一方、大学時代は制作時間や設備の制約が多くて、とてもストレスがたまりやすい時期でした。教え方に関しても悪い意味での放任主義でしたので。友人たちの話を聞く限りでは、他の美大もやはり、似たような感じでしたね。これは、本当にもったいないことだと思います。
それでも、上京したことによって、トップレベルのものを見ることができたことは、いまでも大きな財産になっています。日本の美術事情は、ほぼ東京一極集中ですから、東京以外の地域との格差がたいへん大きいです。今でもなるべく行くように心がけてます。
とにかく何事も直接見たり、会ったりすることは身になるものだと、今でも強く感じます。振り返ると、制作したくても十分にできない大学時代が一番の苦難だったかもしれません。

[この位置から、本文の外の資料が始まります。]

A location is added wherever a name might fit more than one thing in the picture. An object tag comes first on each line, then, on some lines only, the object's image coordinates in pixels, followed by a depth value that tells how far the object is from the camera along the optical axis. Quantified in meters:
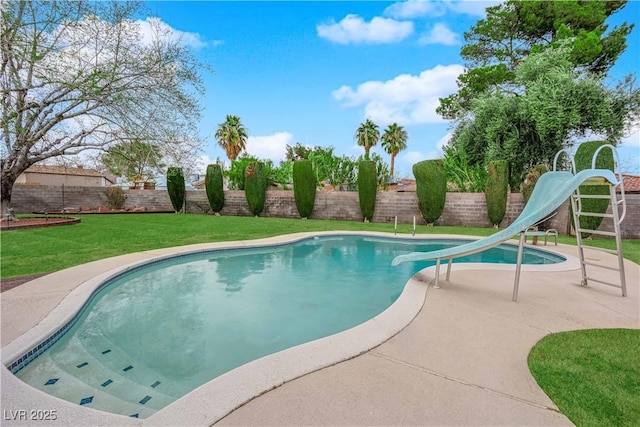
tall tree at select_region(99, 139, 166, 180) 11.16
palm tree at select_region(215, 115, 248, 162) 33.34
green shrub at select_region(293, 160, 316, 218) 16.88
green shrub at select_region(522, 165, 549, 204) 12.20
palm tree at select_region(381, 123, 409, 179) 36.16
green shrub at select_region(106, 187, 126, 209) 21.14
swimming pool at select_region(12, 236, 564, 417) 2.87
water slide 4.04
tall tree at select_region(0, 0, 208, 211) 8.91
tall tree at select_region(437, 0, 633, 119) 17.70
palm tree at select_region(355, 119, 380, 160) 34.78
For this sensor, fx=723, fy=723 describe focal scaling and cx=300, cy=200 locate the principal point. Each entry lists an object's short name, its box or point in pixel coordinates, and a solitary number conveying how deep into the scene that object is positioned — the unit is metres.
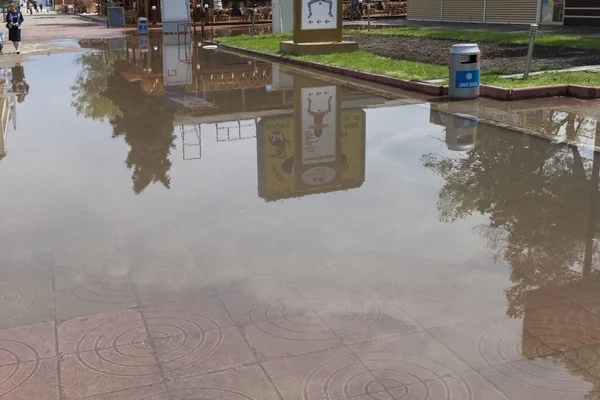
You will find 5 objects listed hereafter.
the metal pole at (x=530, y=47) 15.31
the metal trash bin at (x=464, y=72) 14.72
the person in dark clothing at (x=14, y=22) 26.69
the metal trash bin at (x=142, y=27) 39.78
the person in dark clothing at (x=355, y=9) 52.91
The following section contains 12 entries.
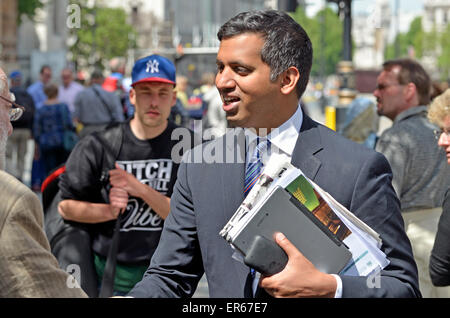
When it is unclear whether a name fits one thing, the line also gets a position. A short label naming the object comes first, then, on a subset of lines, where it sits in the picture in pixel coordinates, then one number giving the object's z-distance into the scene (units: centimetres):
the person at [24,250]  181
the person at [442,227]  355
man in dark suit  255
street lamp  1280
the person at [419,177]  500
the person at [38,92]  1472
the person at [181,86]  1534
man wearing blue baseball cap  434
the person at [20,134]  1338
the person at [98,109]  1206
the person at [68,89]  1470
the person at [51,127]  1244
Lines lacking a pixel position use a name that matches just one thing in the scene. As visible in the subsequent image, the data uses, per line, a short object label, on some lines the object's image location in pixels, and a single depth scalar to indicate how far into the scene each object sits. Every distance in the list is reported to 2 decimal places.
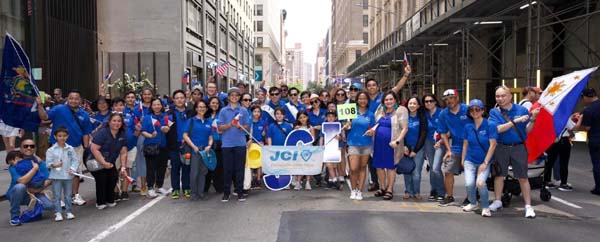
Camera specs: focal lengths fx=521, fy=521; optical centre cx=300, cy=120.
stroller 8.18
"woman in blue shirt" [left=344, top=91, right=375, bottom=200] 8.49
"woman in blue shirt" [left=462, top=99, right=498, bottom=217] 6.99
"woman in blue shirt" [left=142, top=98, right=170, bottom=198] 8.89
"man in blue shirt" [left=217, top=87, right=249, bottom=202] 8.45
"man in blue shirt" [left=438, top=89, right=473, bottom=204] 7.67
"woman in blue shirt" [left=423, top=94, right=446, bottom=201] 8.26
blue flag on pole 7.73
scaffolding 17.45
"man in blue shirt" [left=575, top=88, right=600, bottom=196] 8.79
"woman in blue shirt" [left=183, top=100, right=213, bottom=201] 8.66
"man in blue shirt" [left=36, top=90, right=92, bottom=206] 8.10
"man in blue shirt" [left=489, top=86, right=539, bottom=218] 6.96
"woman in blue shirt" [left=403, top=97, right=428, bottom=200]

‐様々な体験を経て、現在、作品づくりで大切にされていることは、ありますか?
最近は、とにかく美しいもの、おもしろいものを作るぞ!という考えは薄くなってきました。
この考え方で制作をした場合、自己主張ができて、結果的にスッキリした!みたいな作風になってしまう可能性がとても高かったからです。
現在は、自分の作品が設置されたら、どんな佇まいを漂わせるだろうか?ということを気にしながら、制作しています。
ガラスは御存じのとおり、まわりの光を取り入れたり、景色を透かしてみせます。
作品が周囲の空気と調和することで、見てくれる人との関係が上質なものになればと思っています。